▸ **MATERIAL TO PROCESS**:
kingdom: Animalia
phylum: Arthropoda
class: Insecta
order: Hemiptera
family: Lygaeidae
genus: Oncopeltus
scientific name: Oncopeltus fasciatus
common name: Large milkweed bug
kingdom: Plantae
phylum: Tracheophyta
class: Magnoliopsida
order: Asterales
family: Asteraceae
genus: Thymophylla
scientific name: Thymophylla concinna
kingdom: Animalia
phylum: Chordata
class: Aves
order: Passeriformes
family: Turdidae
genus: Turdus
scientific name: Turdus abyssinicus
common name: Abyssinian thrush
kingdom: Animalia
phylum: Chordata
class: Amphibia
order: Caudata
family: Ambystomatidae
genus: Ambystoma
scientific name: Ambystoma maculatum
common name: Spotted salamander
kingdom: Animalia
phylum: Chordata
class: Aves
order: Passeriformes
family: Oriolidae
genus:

▸ **WHAT YOU HAVE TO DO**:
Write out all of the lines above again, word for word and in the same order.

▸ **SOLUTION TO THIS TASK**:
kingdom: Animalia
phylum: Arthropoda
class: Insecta
order: Hemiptera
family: Lygaeidae
genus: Oncopeltus
scientific name: Oncopeltus fasciatus
common name: Large milkweed bug
kingdom: Plantae
phylum: Tracheophyta
class: Magnoliopsida
order: Asterales
family: Asteraceae
genus: Thymophylla
scientific name: Thymophylla concinna
kingdom: Animalia
phylum: Chordata
class: Aves
order: Passeriformes
family: Turdidae
genus: Turdus
scientific name: Turdus abyssinicus
common name: Abyssinian thrush
kingdom: Animalia
phylum: Chordata
class: Amphibia
order: Caudata
family: Ambystomatidae
genus: Ambystoma
scientific name: Ambystoma maculatum
common name: Spotted salamander
kingdom: Animalia
phylum: Chordata
class: Aves
order: Passeriformes
family: Oriolidae
genus:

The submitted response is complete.